Eran días de radio, porque tele todavía no. Tres Patines (La tremenda corte), Kalimán; Corona de lágrimas; Talidomida, la droga maldita: fármaco “utilizado como sedante y como calmante de las náuseas durante los tres primeros meses de embarazo, que provocó miles de casos de malformaciones congénitas”, según la Wiki…

El polvo acumulado a la entrada impedía la apertura de la puerta; sin embargo, nada que impidiera el permiso para salir a volar papalotes en el llano, elaborados sobre una plana del diario La prensa y su estructura hecha con varitas de carrizo, generoso vegetal que brindaba cañas huecas para solaz y esparcimiento de la chiquillada.

La cola que permitía al cometa un vuelo balanceado y uniforme, la elaboraban con tiras de tiliches proporcionados por la mamá.
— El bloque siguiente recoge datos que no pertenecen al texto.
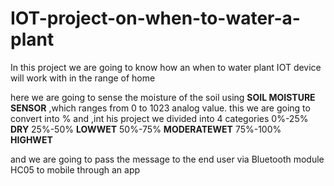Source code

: # IOT-project-on-when-to-water-a-plant
In this project we are going to know how an when to water plant IOT device will work with in the range of home

here we are going to sense the moisture of the soil using **SOIL MOISTURE SENSOR** ,which ranges from 0 to 1023 analog value.
this we are going to convert into % and ,int his project we divided into 4 categories
  0%-25% **DRY**
25%-50% **LOWWET**
50%-75% **MODERATEWET**
75%-100%  **HIGHWET**

and we are going to pass the message to the end user via Bluetooth module HC05 to mobile through an app
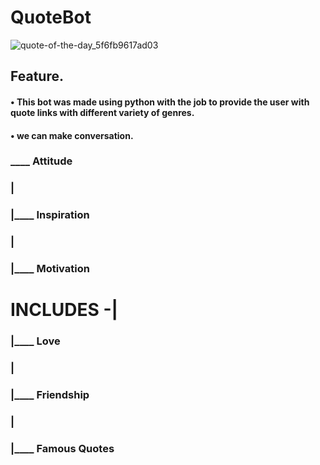 
# QuoteBot
![quote-of-the-day_5f6fb9617ad03](https://user-images.githubusercontent.com/88123015/128791024-21a6a085-756b-4710-9a5b-72af5aa08f49.png)

## Feature.

#### • This bot was made using python with the job to provide the user with quote links with different variety of genres.
#### • we can make conversation.

          
###               ____ Attitude
###              |
###              |____ Inspiration
###              |
###              |____ Motivation
# INCLUDES      -|
###              |____ Love 
###              |
###              |____ Friendship
###              |
###              |____ Famous Quotes 
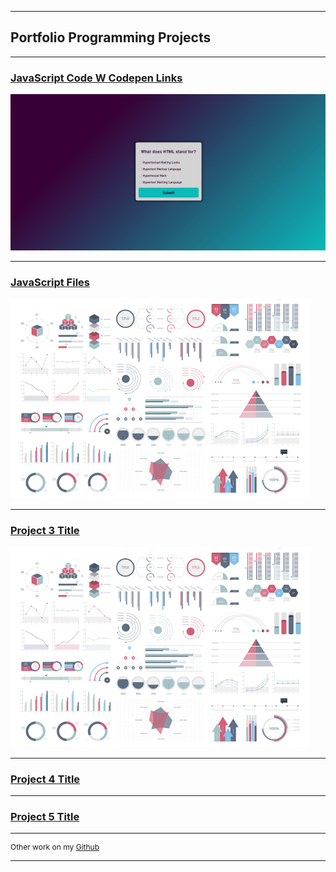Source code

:  
---  
## Portfolio Programming Projects

---
### [JavaScript Code W Codepen Links ](project1)

![Project 1 Thumbnail Name](images/quizAppPics/quizAppfig1.jpg)

---
### [JavaScript Files ](project2)

![Project 2 Thumbnail Name](images/dummy_thumbnail.jpg)

---
### [Project 3 Title ](project3)

![Project 3 Thumbnail Name](images/dummy_thumbnail.jpg)

---
### [Project 4 Title ](project4)

---
### [Project 5 Title ](project5)

---


<p style="font-size:12px">Other work on my <a href="https://github.com/ckyleflynndev">Github</a></p>

---


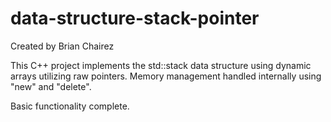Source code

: # data-structure-stack-pointer

Created by Brian Chairez

This C++ project implements the std::stack data structure using dynamic arrays utilizing raw pointers.
Memory management handled internally using "new" and "delete".

Basic functionality complete.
El llano era una inmensidad que al ser lotificado por tranzas fraccionadores se convertiría en el municipio 120 del Edomex.

Para la chiquillada era el paraíso, pues se podía corretear hasta que el papalote se colgara al cielo y volara tan alto como se lo permitiera el cordel obsequiado por la mamá, extraído de su costurero.

–Nomás no se vayan tan lejos, porque ya verán ahora que llegue su papá: los acuso para que les acomode una buena friega –advertía.

La chiquillada correteaba sin riesgo alguno, pues escasos vehículos circulaban por aquel entonces sobre aquellos terrenos que fueron lecho del lago. Del botiquín hurtaban hojas de afeitar del padre, para atarlas a la cola del papalote y tratar de derribar al que más próximo sobrevolara.

En ocasiones la mamá se ponía espléndida y preparaba una jarra de agua de limón, alrededor de la cual se congregaban por unos instantes los sedientos escuincles, y enseguida volvían a su entretenimiento.

Cuando el sol comenzaba a ocultarse en el horizonte, los gritos de las mamás convocaban a merendar: un jarro de atole de avena y un plan blanco endurecido para ablandar remojándolo en la bebida de cereal.

Había que estar a las vivas luego de un derribo, pues el dueño del papalote y sus compinches podían llegar y buscar pleito, dolidos por la afrenta.

En la maraña de cables conductores de electricidad hacia el caserío, era frecuente ver los papalotes enredados; ahí permanecían hasta que el sol, el viento y ocasionales lloviznas terminaban con ellos.

Iluminados por la luz de un quinqué alimentado por petróleo, los chiquillos merendaban y se dolían o celebraban que su papalote hubiese sobrevivido a los ataques. Al otro día volvería a elevarse, si es que la buena conducta permitía a sus dueños vaguear luego de colaborar en los quehaceres domésticos, las tareas escolares y la cena de la alfalfa para los conejos que la mamá criaba para, cuando cumplieran la edad debida, cocinarlos en adobo o fritos simplemente con ajo y cebolla.

–Y se apuran a cenar, se lavan la bocota y se acuestan temprano: mañana no van a querer levantarse, vagos éstos.